═════ Text block

Why deep nets are great
- If you know about multi-layer perceptrons learning
via back propagation of error, you are in pretty good shape to
understand deep nets.
- The basic problem from the 80s and MLPs is that you couldn't really
go beyond two levels of hidden layers.
- There were two reasons really: not enough data, and not enough
computing power.
- There was some thinking a few years back when deep nets started
to become popular that the problem was the learning algorithm.
In general, backprop still works.
- However, there are a lot of other good algorithms.
- It also helps if you train the system a layer at a time.
- What's really good about deep nets, is that there are a lot of
parameters to set using a learning mechanism.
- So, if you have 100 neurons in layer 1, and 100 neuron in layer
2, there are 10,000 connections (or parameters) to set.
- Each layer (of the same size) adds 10,000 new parameters.
- You of course do not have to use perceptrons. Restricted
Boltzmann Machines are popular, but you can use other things.
- A common technique is make a generative model between the input
and first layer, so that the system is more roboust. You can
use an auto-associator (like a Hebbian rule) for this.

══════════
═════ Given information

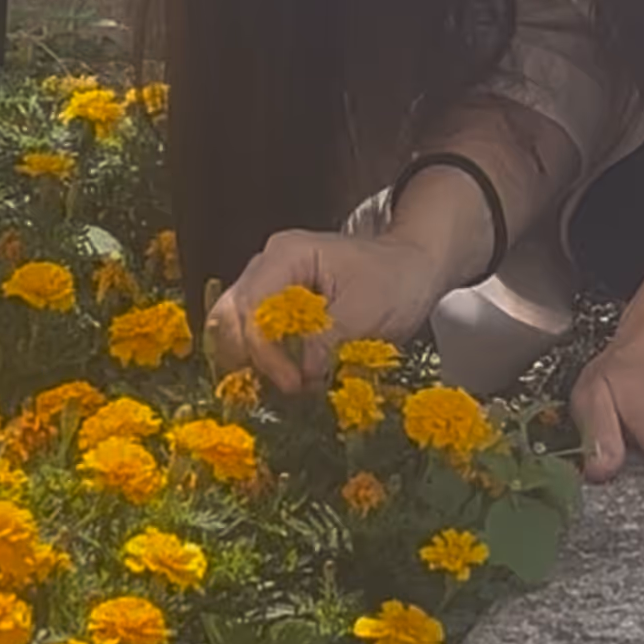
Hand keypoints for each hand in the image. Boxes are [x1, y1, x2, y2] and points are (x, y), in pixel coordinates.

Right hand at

══════════

Study questions:
#1 Using the notes on deep nets, answer the following:
(a) What two reasons kept multi-layer perceptrons from the 80s from going beyond two hidden layers?
(b) How many new parameters does each layer of the same size add?
(c) What can be used to make a generative model between the input and the first layer?
#2 Set down the notes on deep nets from "- The basic" up to and including "a learning mechanism.".

Solutions by task:
#1
(a) Not enough data and not enough computing power.
(b) 10,000 new parameters.
(c) An auto-associator, like a Hebbian rule.

#2
- The basic problem from the 80s and MLPs is that you couldn't really
go beyond two levels of hidden layers.
- There were two reasons really: not enough data, and not enough
computing power.
- There was some thinking a few years back when deep nets started
to become popular that the problem was the learning algorithm.
In general, backprop still works.
- However, there are a lot of other good algorithms.
- It also helps if you train the system a layer at a time.
- What's really good about deep nets, is that there are a lot of
parameters to set using a learning mechanism.